TASTING NOTES FROM THE CURATOR

Coming in small, flat, circular disks with a hard natural rind, the picodon is made with only a very small amount of rennet added before being poured into their molds. At its youngest of 8 to 12-day maturity, its smooth center has a fresh, gentle taste. The longer it is aged, the more of its weight it loses, and develops a harder center and a more concentrated flavor, as well as a more pungent smell. At its oldest of at least 30-day maturity, it becomes a crumbly, dry cheese with a fuller, spicier flavor.

PAIRINGS AND PREPARATION

The picodon is a very versatile cheese. You’ll find its youngest iteration to be perfect on salads, or mixed with olive oil and herbs on bread. Feel free to try with our favorite, Sourdough Bread from Naked Bakery. Mid-age, it works well mixed with garlic and shallots, and paired with either a red or a white wine. At its oldest, it is a great addition to a cheese platter, its spiciness balancing out the gentler cheeses.

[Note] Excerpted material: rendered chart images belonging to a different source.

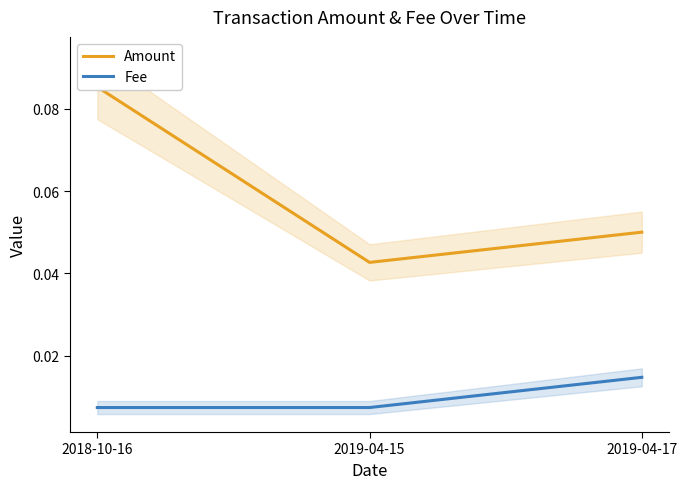

Is this an area chart (filled region under the line)?

No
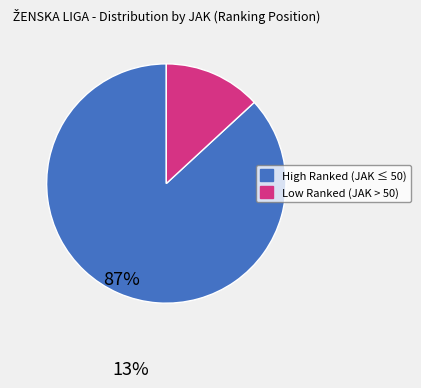

Count the number of slices in the pie.

2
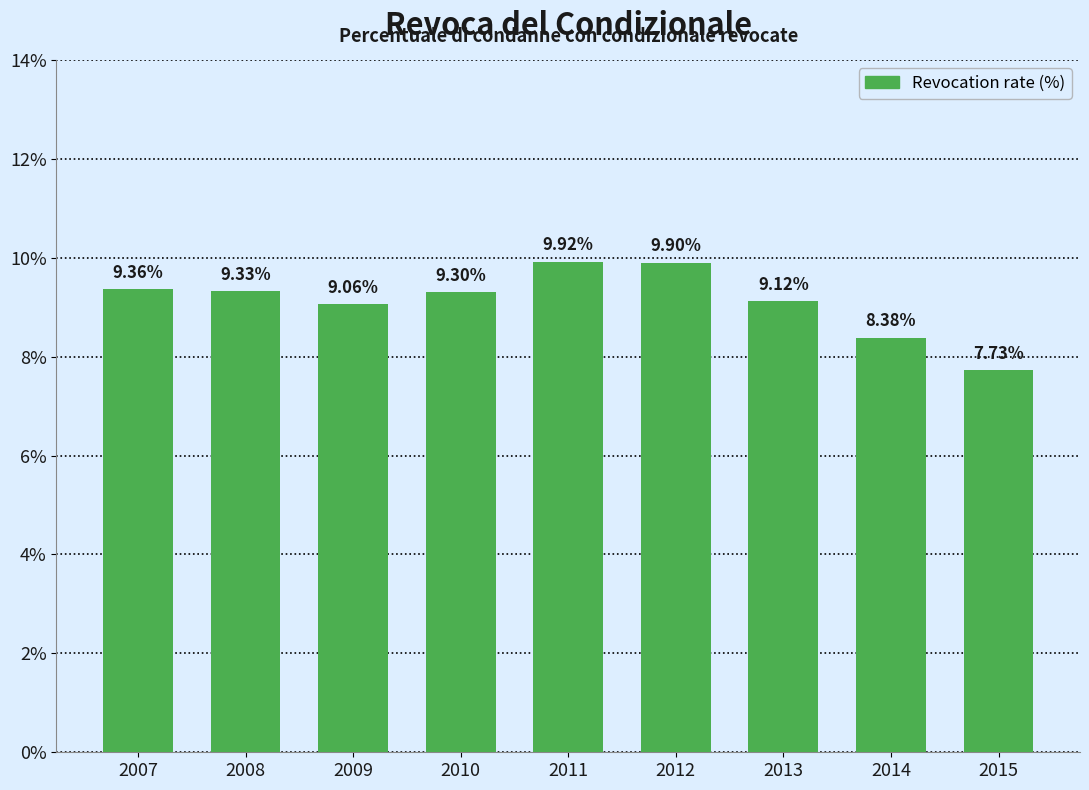

What is the sum of the values at 2014 and 2012?

18.3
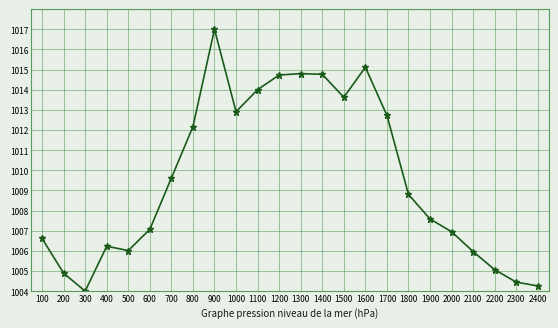

Count the number of data series in this chart.

1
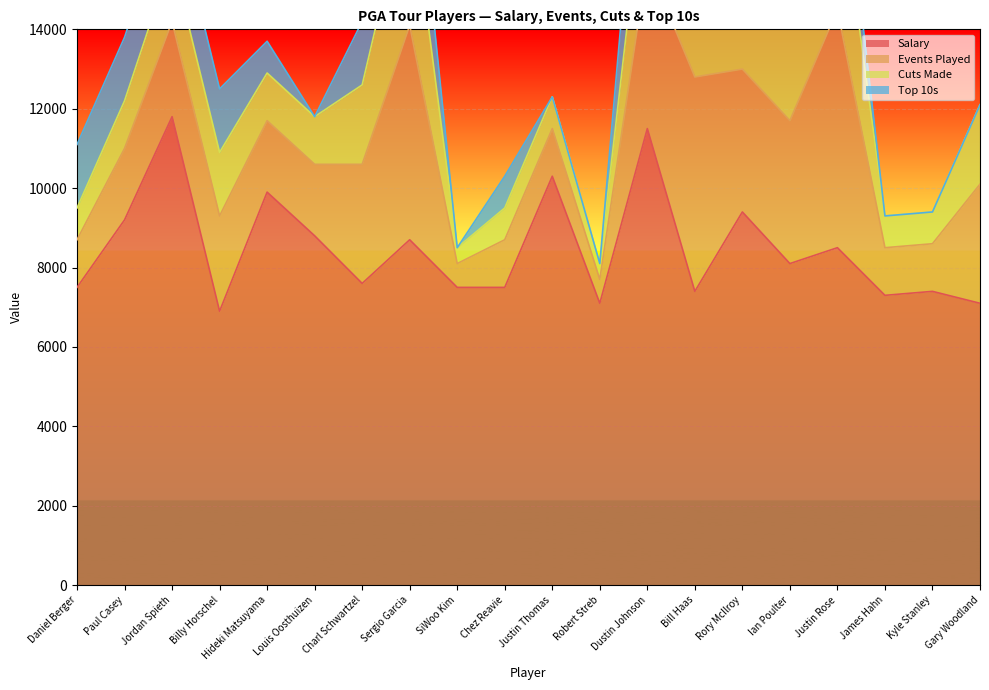

Reading left to right, what are all the values shown in this chart?

Salary: 7500	9200	11800	6900	9900	8800	7600	8700	7500	7500	10300	7100	11500	7400	9400	8100	8500	7300	7400	7100
Events Played: 2	3	4	4	3	3	5	9	1	2	2	1	7	9	6	6	10	2	2	5
Cuts Made: 2	3	4	4	3	3	5	9	1	2	2	1	7	9	6	6	9	2	2	5
Top 10s: 2	2	2	2	1	0	2	3	0	1	0	0	4	1	3	1	2	0	0	0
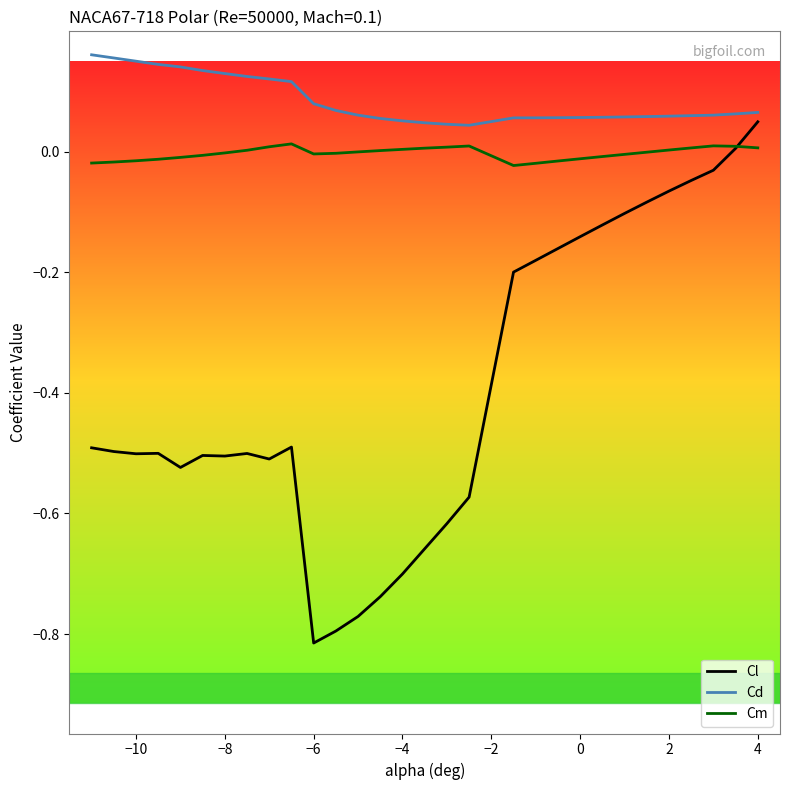

Which series has the largest total across all categories?

Cd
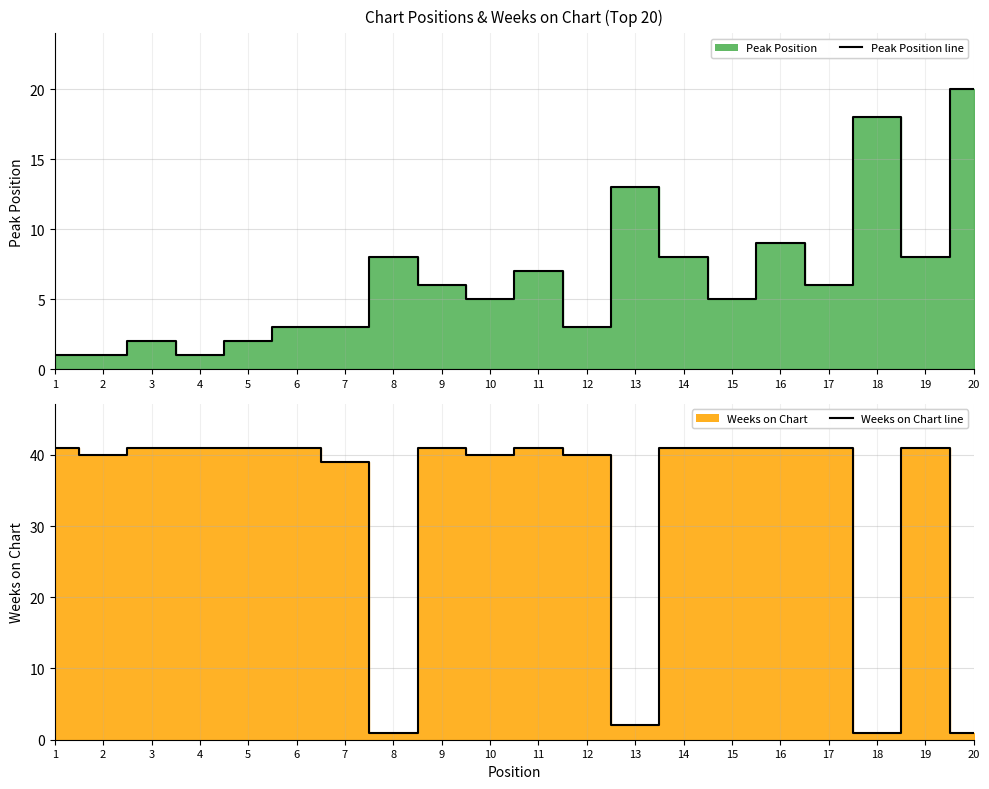

What is the difference between the Peak Position line values at 15 and 11?

2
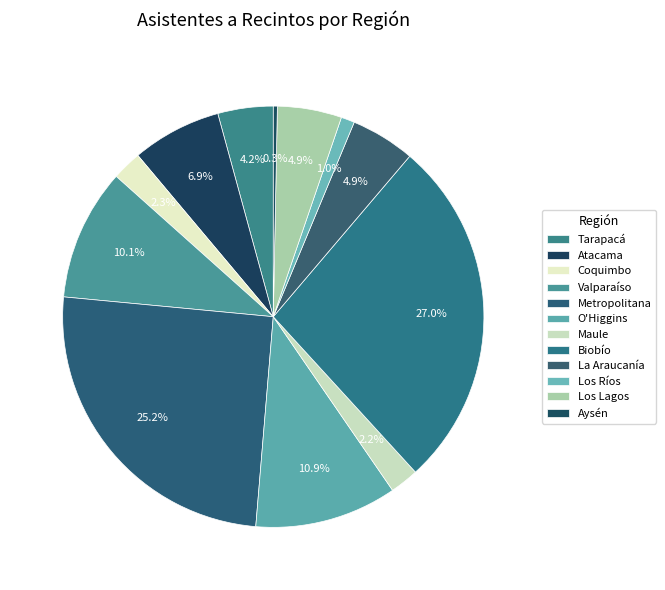

How many segments does this pie chart have?

12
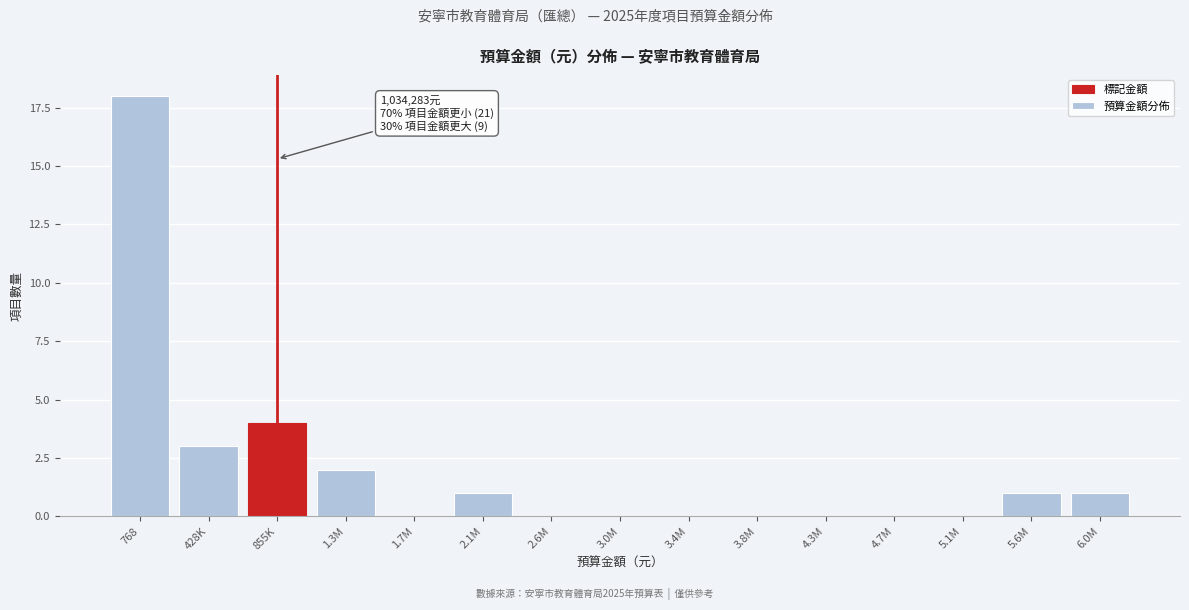

Reading left to right, what are all the values shown in this chart?

768=18	428K=3	855K=4	1.3M=2	1.7M=0	2.1M=1	2.6M=0	3.0M=0	3.4M=0	3.8M=0	4.3M=0	4.7M=0	5.1M=0	5.6M=1	6.0M=1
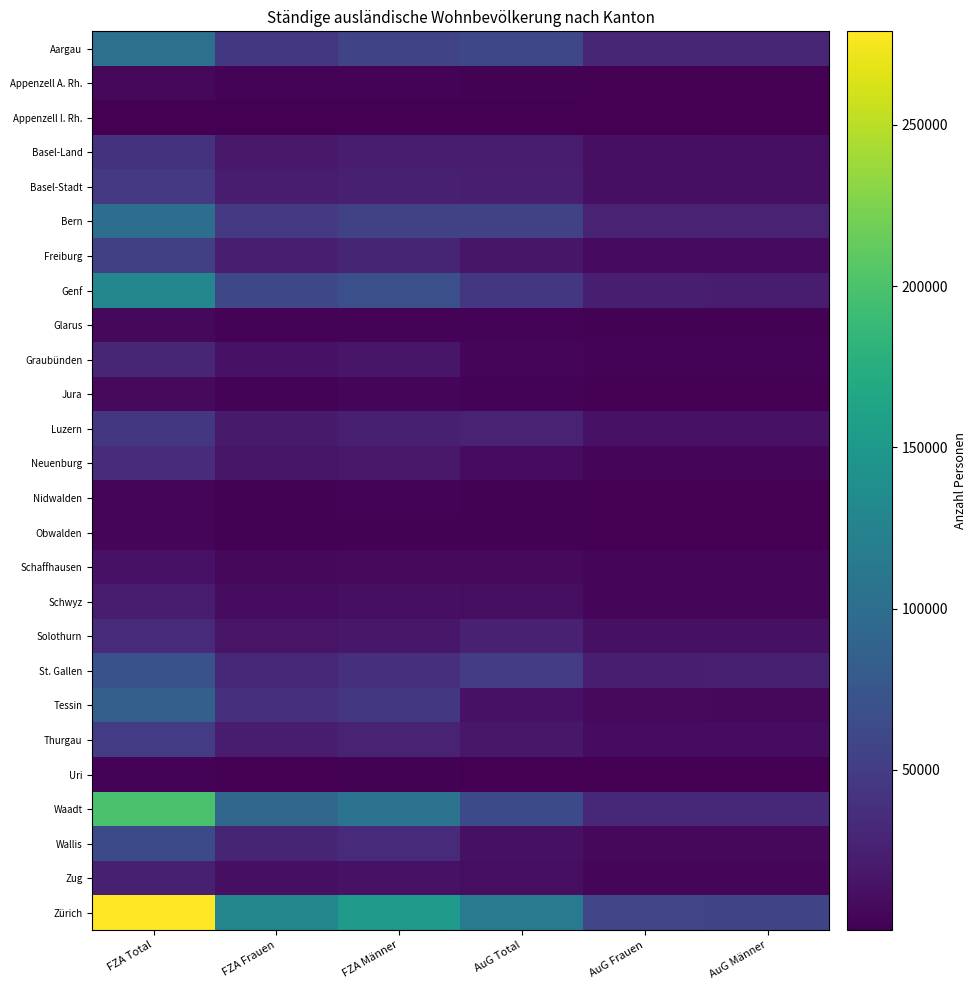

At which category is the sum across all series the highest?

FZA Total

One of the best ways to enjoy this dry goat cheese is in a Cirque Ardechoise, a traditional French dish from Ardeche that is easy enough to make. Julienned potatoes are combined with eggs, garlic, and parsley. Divided into two, the mixture is spread out onto a round pan with oil, and cooked until light brown. Slices of the picodon are then sandwiched between the two potato pancakes, and sprinkled on the top, and cooked until melted. Serve with a light, crisp white wine.

THE SPICY CHEESE

The word, “picodon” comes from an old French language, Occitan. It is a language that, 200 years ago, lost to modern French as the chosen language to unify the French nation. But those in the area still speak or at least understand the old language, and can tell you with immediacy that the word literally means “spicy.

Storage Instructions

Cheeses (except brined ones in jars) should be stored in the crisper or the butter drawer of a refrigerator, not on the shelves themselves. This is to help regulate their temperature and humidity levels—and prevents the formation of mold. Once opened, they should not be kept in their original packaging. Soft cheeses with delicate rinds need to breathe, so they are best placed in glass containers lined with paper towels to absorb extra moisture. Leave the lid open a tiny bit for air to circulate and don’t forget to write up a label with the date you first opened the package. Your cheese will be fine for up to one month. Cheeses are air-flown from France on demand. They are meant to be consumed within 1 to 2 weeks of their arrival at your residence.